Monday, November 06, 2006
I was thinking today about how as my career progresses, certain things about the actual airplanes get easier. The big secret about corporate jets is they are really easy to fly. And to start.
Here are a few aircraft starting procedures, in order of my career progression.
To start a Cessna 152 or 172, I would make sure the fuel mixture was set to "rich", then turn the key in the ignition until the engine fired up. If the engine was cold, sometimes I'd add a little primer, which is essentially pushing on a little lever to pump a wee bit of raw gas into the engine.
The Beech Baron was fuel-injected. To start a Beech Baron, I'd make sure the fuel mixtures were set to "rich", then turn on the boost pumps for a few seconds, then turn the magneto switches to the "start" position until the engine caught.
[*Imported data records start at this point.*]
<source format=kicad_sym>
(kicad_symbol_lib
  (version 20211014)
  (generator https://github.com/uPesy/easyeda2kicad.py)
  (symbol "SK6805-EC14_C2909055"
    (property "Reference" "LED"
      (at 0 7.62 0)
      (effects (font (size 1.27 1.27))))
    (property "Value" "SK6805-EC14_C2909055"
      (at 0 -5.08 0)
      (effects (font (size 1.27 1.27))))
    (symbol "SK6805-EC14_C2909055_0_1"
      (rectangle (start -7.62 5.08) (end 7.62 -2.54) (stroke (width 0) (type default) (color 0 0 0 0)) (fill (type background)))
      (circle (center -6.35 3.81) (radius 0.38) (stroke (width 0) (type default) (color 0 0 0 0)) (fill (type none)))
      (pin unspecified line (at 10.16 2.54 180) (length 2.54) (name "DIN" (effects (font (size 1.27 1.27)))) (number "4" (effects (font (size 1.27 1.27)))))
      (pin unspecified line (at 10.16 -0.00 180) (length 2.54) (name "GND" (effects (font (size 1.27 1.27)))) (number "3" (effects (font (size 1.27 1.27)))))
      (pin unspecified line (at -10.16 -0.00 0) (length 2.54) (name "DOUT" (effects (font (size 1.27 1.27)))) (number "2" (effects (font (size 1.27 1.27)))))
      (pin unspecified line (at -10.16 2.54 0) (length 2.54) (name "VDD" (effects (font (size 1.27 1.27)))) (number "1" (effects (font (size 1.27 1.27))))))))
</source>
The engines would usually catch right away, which was good because if they didn't, sometimes the fuel pumped out by the boost pumps would drip out and form a big puddle of gasoline right under the engines, which seemed a little dangerous to me.
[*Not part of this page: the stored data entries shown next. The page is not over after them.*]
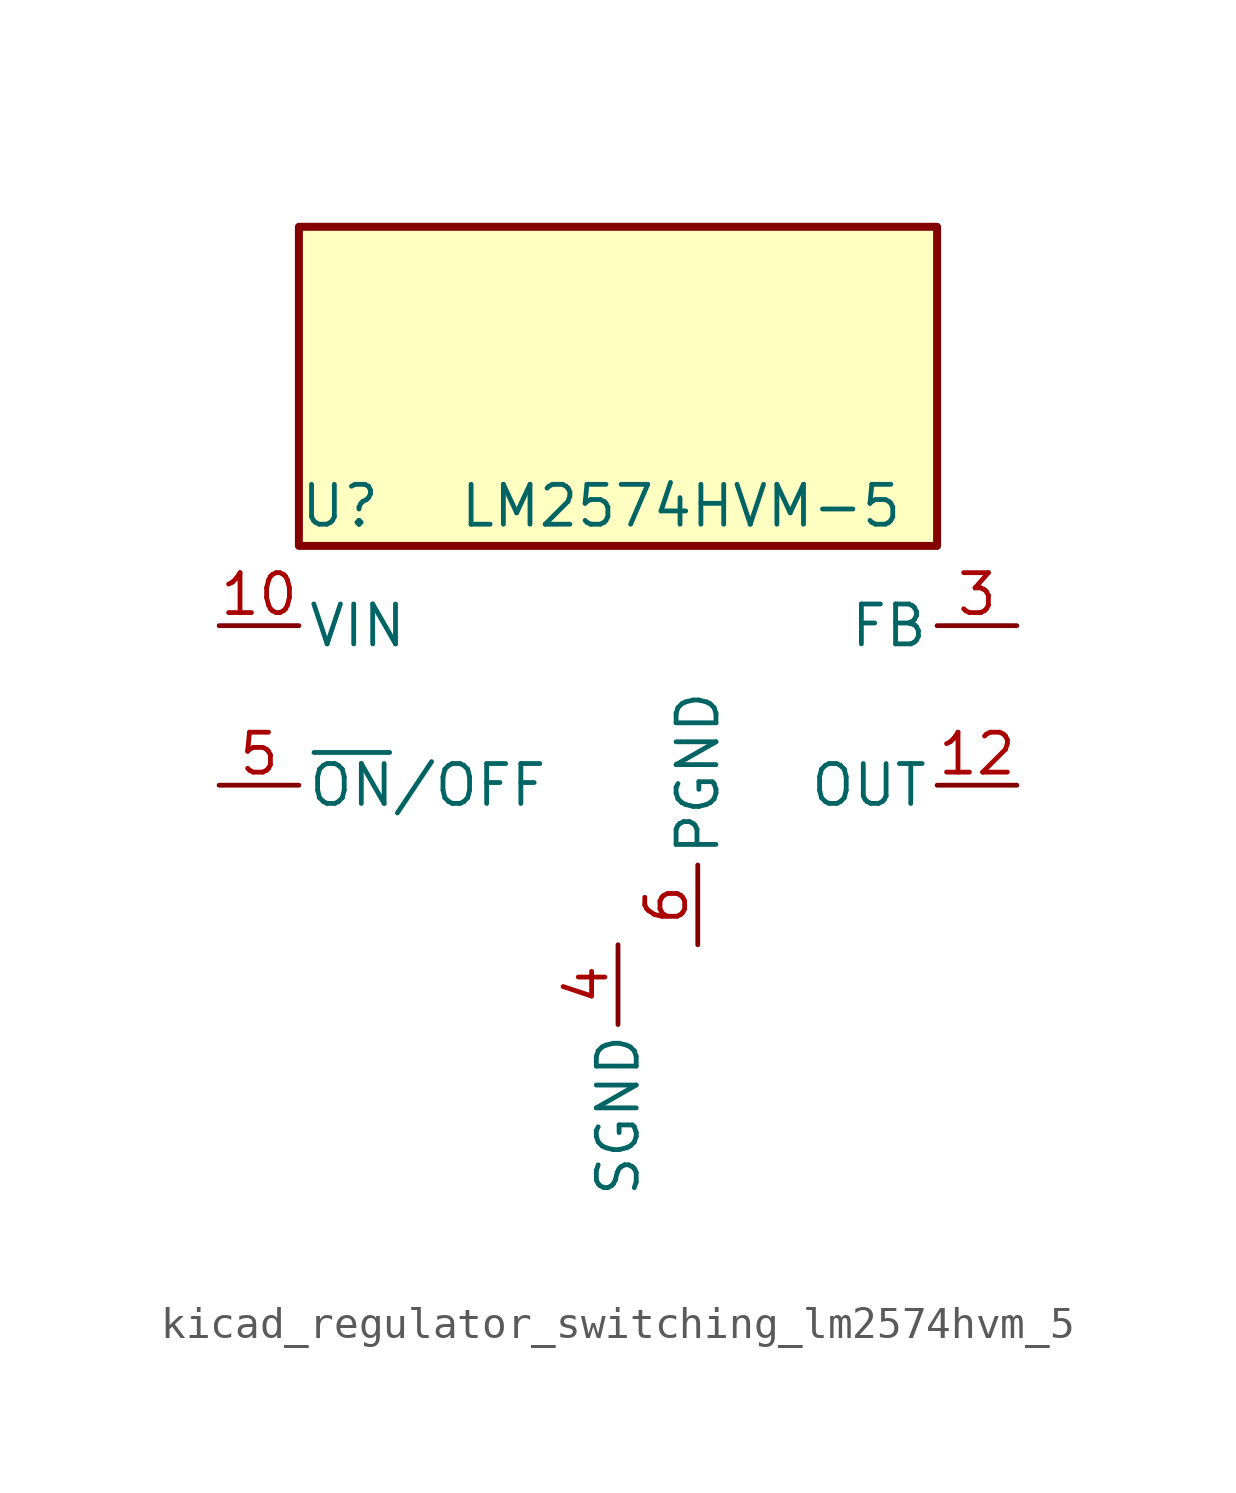
<source format=kicad_sym>
(kicad_symbol_lib
  (version 20220914)
  (generator kicad_symbol_editor)
  (symbol "kicad_regulator_switching_lm2574hvm_5"
    (pin_names
      (offset 0.254))
    (property "Reference" "U"
      (at -10.16 6.35 0)
      (effects (font (size 1.27 1.27)) (justify left)))
    (property "Value" "LM2574HVM-5"
      (at -5.08 6.35 0)
      (effects (font (size 1.27 1.27)) (justify left)))
    (symbol "kicad_regulator_switching_lm2574hvm_5_0_1"
      (rectangle (start 10.16 15.24) (end -10.16 5.08) (stroke (width 0.254) (type default)) (fill (type background))))
    (symbol "kicad_regulator_switching_lm2574hvm_5_1_1"
      (pin power_in line (at -12.7 2.54 0) (length 2.54) (name "VIN" (effects (font (size 1.27 1.27)))) (number "10" (effects (font (size 1.27 1.27)))))
      (pin output line (at 12.7 -2.54 180) (length 2.54) (name "OUT" (effects (font (size 1.27 1.27)))) (number "12" (effects (font (size 1.27 1.27)))))
      (pin input line (at 12.7 2.54 180) (length 2.54) (name "FB" (effects (font (size 1.27 1.27)))) (number "3" (effects (font (size 1.27 1.27)))))
      (pin power_in line (at 0 -7.62 270) (length 2.54) (name "SGND" (effects (font (size 1.27 1.27)))) (number "4" (effects (font (size 1.27 1.27)))))
      (pin input line (at -12.7 -2.54 0) (length 2.54) (name "~{ON}/OFF" (effects (font (size 1.27 1.27)))) (number "5" (effects (font (size 1.27 1.27)))))
      (pin power_in line (at 2.54 -7.62 90) (length 2.54) (name "PGND" (effects (font (size 1.27 1.27)))) (number "6" (effects (font (size 1.27 1.27))))))))
</source>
I kind of forget how to start a Navajo, but I think it was pretty much the same except that the throttles would be set to full throttle, the fuel mixtures would be in the "Cut-off" position, and as soon as the engine caught a little, I'd advance the mixtures to the "full rich" position while simultaneously pulling back on the throttle. I think. I'll be honest; I wasn't very good at starting the Navajos, especially when they were hot. I can remember more than 1 huge cloud of smoke billowing out the back of the engines as I sat on the ramp, draining the battery and causing the engine to backfire so hard I worried the exhaust system would blow off.
Starting the MU-2 was considerably more exciting. I had it written down for posterity, and I have reproduced it here:
1. Place your right hand on the condition lever in case it all goes to hell and you need to move it to "emergency stop". If you move your right hand at all during the process, you will be killed by the most senior pilot. If that's you, you are expected to commit suicide.
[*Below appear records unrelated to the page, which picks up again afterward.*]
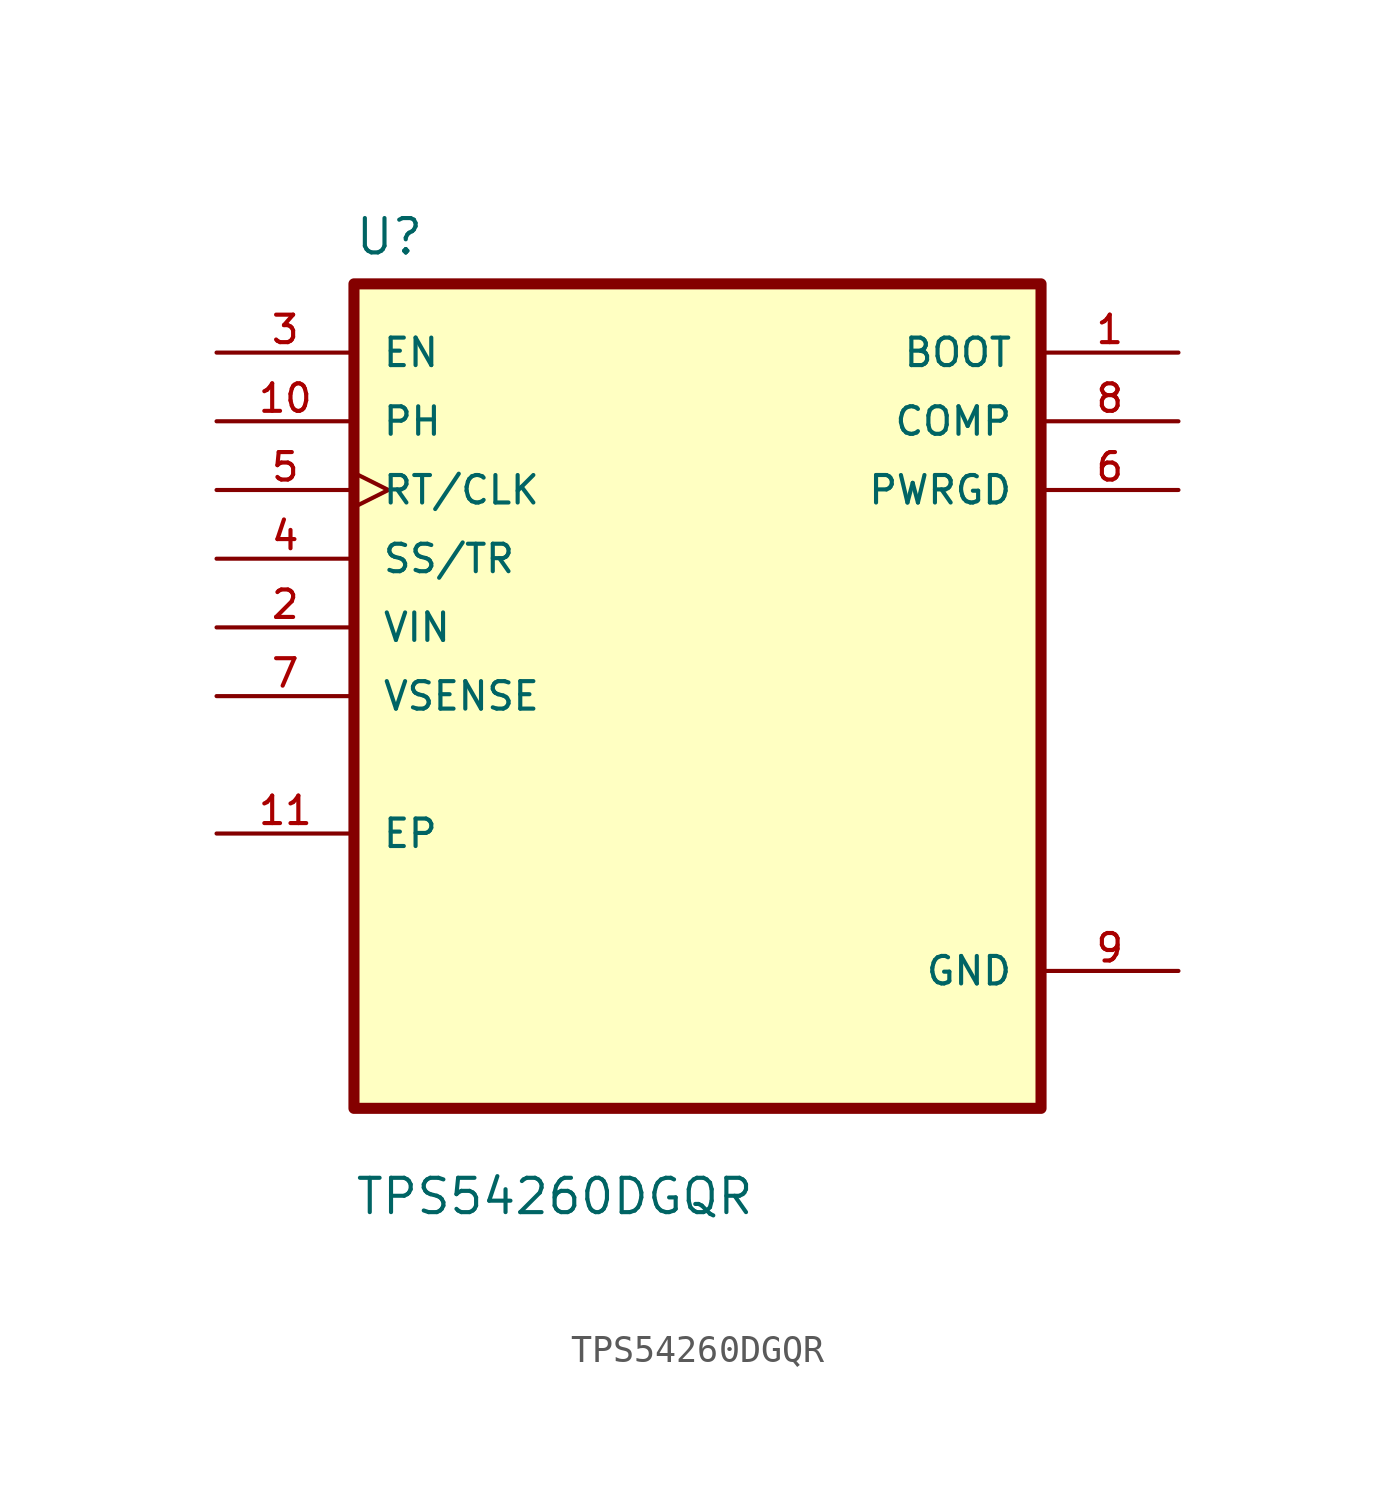
<source format=kicad_sym>
(kicad_symbol_lib
  (version 20211014)
  (generator kicad_symbol_editor)
  (symbol "TPS54260DGQR"
    (pin_names
      (offset 1.016))
    (property "Reference" "U"
      (at -12.7 16.24 0.0)
      (effects (font (size 1.27 1.27)) (justify bottom left)))
    (property "Value" "TPS54260DGQR"
      (at -12.7 -19.24 0.0)
      (effects (font (size 1.27 1.27)) (justify bottom left)))
    (symbol "TPS54260DGQR_0_0"
      (rectangle (start -12.7 -15.24) (end 12.7 15.24) (stroke (width 0.41)) (fill (type background)))
      (pin input line (at -17.78 12.7 0) (length 5.08) (name "EN" (effects (font (size 1.016 1.016)))) (number "3" (effects (font (size 1.016 1.016)))))
      (pin input line (at -17.78 10.16 0) (length 5.08) (name "PH" (effects (font (size 1.016 1.016)))) (number "10" (effects (font (size 1.016 1.016)))))
      (pin input clock (at -17.78 7.62 0) (length 5.08) (name "RT/CLK" (effects (font (size 1.016 1.016)))) (number "5" (effects (font (size 1.016 1.016)))))
      (pin input line (at -17.78 5.08 0) (length 5.08) (name "SS/TR" (effects (font (size 1.016 1.016)))) (number "4" (effects (font (size 1.016 1.016)))))
      (pin input line (at -17.78 2.54 0) (length 5.08) (name "VIN" (effects (font (size 1.016 1.016)))) (number "2" (effects (font (size 1.016 1.016)))))
      (pin input line (at -17.78 0.0 0) (length 5.08) (name "VSENSE" (effects (font (size 1.016 1.016)))) (number "7" (effects (font (size 1.016 1.016)))))
      (pin bidirectional line (at -17.78 -5.08 0) (length 5.08) (name "EP" (effects (font (size 1.016 1.016)))) (number "11" (effects (font (size 1.016 1.016)))))
      (pin output line (at 17.78 12.7 180.0) (length 5.08) (name "BOOT" (effects (font (size 1.016 1.016)))) (number "1" (effects (font (size 1.016 1.016)))))
      (pin output line (at 17.78 10.16 180.0) (length 5.08) (name "COMP" (effects (font (size 1.016 1.016)))) (number "8" (effects (font (size 1.016 1.016)))))
      (pin output line (at 17.78 7.62 180.0) (length 5.08) (name "PWRGD" (effects (font (size 1.016 1.016)))) (number "6" (effects (font (size 1.016 1.016)))))
      (pin power_in line (at 17.78 -10.16 180.0) (length 5.08) (name "GND" (effects (font (size 1.016 1.016)))) (number "9" (effects (font (size 1.016 1.016))))))))
</source>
2. Take your left hand, and press the starter button, holding onto it until you get light-off, which is indicated by a rise in EGT and fine beads of sweat forming on your forehead.
3. Using your your third hand, hold the unfeathering pump button until the engine reaches roughly 40% and passes the NTS test.
4. Take your tail and use it to hold the fuel enrich button from start to light-off, then tap the fuel enrich button if the engine starts to hang, making sure you don't overtemp it in the process.
5. Take your left foot and use it to flick the batteries from parallel to series if the engine isn't accelerating quickly enough. Dont flick the switch the wrong way though, or you'll shear the starter motor, which is considered a 'bad thing' by most AME's.
You were expected to do all this simultaneously, and to also monitor critical engine parameters. If you messed up the order of any of these steps, or if you used the wrong appendages to do this, expect the engine to promptly melt, and you to enjoy a very, very extended holiday from work.
And now it's back to easy street. In the Citation II, to start the engines I have the throttles in the "cut-off position". I press the big white "start" button on the engine I want, and then I watch the rpm increase. When the rpm gets to around 10%, I move the throttle forward to the "Idle" position. When I do that, fuel is introduced into the engine, which turns and burns and quickly settles into a relaxed idle, terminating the start sequence. That's it.
I have never had an engine catch on fire while starting it, and I'm happy about that. I think it might also be due to the fact that I have never started a radial-engined aircraft. That's one regret I have in aviation but I can live without it in exchange for the simplicity and safety of my current setup.